▶ [Provided information]:
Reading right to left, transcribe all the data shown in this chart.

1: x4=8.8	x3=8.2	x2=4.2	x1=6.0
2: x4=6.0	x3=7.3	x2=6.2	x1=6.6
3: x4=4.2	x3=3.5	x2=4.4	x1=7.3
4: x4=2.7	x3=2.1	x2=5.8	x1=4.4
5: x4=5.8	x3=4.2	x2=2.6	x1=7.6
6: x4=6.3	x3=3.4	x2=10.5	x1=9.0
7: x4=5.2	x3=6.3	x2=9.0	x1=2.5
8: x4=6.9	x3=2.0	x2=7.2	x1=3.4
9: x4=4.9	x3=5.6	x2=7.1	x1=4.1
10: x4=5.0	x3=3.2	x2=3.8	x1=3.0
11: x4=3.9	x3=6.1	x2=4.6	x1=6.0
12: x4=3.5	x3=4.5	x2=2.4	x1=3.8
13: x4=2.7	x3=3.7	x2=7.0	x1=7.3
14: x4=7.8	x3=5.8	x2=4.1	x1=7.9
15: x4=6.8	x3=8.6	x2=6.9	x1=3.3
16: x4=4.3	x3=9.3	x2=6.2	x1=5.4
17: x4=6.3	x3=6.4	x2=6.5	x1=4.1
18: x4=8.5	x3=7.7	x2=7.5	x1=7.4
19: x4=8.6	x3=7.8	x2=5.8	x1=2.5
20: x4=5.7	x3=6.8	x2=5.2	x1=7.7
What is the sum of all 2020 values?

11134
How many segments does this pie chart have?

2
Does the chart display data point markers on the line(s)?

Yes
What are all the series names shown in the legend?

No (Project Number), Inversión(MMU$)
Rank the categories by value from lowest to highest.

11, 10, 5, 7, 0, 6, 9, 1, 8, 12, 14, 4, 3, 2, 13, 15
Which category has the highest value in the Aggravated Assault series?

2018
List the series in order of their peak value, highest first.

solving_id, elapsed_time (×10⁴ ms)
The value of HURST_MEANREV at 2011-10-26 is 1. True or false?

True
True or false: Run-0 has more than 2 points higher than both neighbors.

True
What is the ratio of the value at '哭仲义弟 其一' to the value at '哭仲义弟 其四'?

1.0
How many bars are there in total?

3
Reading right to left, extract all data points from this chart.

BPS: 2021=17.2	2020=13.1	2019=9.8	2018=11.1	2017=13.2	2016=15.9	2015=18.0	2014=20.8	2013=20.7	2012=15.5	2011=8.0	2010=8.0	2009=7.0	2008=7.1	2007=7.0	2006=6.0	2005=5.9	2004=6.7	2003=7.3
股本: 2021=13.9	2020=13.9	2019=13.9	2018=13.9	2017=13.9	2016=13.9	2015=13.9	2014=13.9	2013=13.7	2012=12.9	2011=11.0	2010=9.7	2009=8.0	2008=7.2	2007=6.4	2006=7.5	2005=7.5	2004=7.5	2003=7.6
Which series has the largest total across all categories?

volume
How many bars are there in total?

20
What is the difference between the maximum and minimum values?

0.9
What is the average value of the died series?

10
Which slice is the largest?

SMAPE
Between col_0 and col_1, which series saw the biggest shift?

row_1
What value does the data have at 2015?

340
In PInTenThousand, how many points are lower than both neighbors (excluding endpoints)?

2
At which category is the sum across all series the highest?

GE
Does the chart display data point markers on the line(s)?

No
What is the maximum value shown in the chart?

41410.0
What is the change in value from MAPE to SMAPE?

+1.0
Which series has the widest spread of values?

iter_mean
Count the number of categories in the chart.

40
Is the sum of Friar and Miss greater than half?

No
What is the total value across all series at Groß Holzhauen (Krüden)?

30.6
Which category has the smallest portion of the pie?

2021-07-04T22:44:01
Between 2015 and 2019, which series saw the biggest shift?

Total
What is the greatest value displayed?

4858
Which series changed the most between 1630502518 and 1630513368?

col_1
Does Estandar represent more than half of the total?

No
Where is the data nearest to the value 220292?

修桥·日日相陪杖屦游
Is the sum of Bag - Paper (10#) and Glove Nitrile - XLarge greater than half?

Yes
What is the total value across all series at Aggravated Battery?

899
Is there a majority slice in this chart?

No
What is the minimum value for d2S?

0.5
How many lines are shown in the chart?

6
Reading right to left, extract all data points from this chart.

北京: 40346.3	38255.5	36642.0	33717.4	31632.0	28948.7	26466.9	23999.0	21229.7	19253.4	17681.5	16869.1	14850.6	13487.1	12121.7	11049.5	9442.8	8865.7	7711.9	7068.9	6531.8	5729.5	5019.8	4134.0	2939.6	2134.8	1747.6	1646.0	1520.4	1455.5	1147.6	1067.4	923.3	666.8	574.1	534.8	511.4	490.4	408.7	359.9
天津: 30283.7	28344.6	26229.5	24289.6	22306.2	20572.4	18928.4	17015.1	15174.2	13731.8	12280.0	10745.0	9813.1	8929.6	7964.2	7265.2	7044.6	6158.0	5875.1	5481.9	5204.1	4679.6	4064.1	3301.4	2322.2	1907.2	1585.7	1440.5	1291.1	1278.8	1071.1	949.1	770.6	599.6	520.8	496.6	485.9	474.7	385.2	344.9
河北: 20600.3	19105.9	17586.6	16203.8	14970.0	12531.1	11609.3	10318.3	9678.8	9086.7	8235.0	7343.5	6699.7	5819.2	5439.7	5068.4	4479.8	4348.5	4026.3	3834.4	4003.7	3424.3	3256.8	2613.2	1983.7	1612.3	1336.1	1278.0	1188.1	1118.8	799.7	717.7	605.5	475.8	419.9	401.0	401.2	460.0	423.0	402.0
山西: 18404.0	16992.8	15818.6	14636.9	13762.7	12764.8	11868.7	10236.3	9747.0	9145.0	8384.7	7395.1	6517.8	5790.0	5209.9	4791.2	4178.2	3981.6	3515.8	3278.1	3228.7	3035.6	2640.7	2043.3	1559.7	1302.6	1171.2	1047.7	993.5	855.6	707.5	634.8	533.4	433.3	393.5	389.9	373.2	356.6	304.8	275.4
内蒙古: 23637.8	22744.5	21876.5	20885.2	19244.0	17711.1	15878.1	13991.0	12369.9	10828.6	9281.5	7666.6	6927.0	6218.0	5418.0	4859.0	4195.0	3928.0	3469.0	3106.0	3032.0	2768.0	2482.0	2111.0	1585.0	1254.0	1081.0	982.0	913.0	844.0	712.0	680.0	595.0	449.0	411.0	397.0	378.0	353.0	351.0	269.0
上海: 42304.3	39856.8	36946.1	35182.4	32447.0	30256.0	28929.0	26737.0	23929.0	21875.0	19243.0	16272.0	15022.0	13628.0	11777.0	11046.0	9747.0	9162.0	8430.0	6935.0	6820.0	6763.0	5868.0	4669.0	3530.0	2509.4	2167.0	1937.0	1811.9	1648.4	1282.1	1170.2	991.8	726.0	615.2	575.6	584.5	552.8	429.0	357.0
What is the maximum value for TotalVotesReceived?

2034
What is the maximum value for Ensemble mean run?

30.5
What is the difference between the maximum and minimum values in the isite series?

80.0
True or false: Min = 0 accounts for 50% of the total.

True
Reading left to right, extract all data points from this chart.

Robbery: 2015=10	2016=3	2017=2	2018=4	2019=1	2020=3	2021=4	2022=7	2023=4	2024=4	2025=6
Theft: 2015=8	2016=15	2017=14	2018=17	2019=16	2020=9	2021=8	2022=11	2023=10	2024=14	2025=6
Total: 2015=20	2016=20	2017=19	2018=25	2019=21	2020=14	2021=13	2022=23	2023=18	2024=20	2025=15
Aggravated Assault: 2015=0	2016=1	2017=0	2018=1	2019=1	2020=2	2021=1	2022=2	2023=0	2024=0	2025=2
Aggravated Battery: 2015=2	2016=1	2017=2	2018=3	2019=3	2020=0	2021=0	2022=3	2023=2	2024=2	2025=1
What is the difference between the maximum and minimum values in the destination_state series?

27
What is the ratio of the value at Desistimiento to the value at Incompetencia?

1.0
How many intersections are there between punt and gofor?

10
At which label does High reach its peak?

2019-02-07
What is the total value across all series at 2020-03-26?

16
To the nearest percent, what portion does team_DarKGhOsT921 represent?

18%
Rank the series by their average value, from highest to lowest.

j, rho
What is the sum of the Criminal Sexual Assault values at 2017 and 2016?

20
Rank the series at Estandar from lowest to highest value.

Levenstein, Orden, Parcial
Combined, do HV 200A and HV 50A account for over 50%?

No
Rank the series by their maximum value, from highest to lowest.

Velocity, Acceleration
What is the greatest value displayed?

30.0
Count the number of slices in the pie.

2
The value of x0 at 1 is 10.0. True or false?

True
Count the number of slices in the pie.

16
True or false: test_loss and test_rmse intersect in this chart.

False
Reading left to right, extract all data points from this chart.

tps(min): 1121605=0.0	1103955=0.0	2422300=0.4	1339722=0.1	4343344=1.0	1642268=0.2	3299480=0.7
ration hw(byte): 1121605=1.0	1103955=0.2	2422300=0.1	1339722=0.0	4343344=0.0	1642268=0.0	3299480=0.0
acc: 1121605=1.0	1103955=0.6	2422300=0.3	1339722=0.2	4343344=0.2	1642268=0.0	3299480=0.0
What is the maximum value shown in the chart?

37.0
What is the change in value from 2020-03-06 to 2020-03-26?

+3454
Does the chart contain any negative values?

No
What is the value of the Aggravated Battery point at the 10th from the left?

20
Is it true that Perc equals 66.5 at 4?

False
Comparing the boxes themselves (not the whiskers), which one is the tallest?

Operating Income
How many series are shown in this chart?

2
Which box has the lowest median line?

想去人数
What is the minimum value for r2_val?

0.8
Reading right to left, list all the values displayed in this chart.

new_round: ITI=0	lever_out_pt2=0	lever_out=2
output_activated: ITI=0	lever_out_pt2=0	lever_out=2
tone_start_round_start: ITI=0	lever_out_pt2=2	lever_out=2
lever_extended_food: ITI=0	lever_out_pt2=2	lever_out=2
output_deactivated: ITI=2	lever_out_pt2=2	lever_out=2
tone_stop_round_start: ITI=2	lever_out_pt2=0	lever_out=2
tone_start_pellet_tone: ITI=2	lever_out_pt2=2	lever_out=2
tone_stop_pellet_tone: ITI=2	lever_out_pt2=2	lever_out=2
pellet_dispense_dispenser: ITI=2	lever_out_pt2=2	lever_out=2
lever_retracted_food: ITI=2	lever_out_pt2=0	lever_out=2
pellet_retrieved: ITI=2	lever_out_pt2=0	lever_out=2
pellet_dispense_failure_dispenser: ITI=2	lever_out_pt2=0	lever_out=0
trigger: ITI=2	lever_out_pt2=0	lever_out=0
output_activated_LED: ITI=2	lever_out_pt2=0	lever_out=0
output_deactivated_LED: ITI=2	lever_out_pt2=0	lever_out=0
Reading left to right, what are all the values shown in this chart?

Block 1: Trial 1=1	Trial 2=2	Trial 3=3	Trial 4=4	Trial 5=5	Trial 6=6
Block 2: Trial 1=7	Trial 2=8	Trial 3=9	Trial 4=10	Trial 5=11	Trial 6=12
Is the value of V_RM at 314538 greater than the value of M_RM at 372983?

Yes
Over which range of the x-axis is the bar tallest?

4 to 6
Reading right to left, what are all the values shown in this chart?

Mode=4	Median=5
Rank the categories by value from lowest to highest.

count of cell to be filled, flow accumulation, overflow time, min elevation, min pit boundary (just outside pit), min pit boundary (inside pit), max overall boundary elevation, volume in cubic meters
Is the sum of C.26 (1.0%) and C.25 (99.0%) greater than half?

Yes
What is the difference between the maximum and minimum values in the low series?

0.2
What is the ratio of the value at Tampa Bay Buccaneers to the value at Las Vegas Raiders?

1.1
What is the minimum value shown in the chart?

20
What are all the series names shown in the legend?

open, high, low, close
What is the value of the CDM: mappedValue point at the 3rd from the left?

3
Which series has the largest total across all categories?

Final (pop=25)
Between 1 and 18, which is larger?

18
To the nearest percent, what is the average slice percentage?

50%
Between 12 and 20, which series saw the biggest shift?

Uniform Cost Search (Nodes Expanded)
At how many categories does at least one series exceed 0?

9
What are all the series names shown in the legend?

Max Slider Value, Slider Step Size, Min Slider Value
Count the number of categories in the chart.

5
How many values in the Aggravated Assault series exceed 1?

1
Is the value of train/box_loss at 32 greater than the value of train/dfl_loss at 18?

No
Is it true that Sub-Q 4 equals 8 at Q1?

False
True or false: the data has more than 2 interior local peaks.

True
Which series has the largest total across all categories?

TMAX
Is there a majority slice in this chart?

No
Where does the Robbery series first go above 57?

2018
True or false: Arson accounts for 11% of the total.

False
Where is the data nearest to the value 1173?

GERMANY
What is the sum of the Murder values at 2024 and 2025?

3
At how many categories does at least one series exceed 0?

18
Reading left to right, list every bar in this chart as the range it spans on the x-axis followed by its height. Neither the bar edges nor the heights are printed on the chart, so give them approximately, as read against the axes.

▶ [Task to complete]: Report how many lines in the entries contain the string "biggest", matching case exactly. Give only the number.

▶ [Task response]: 3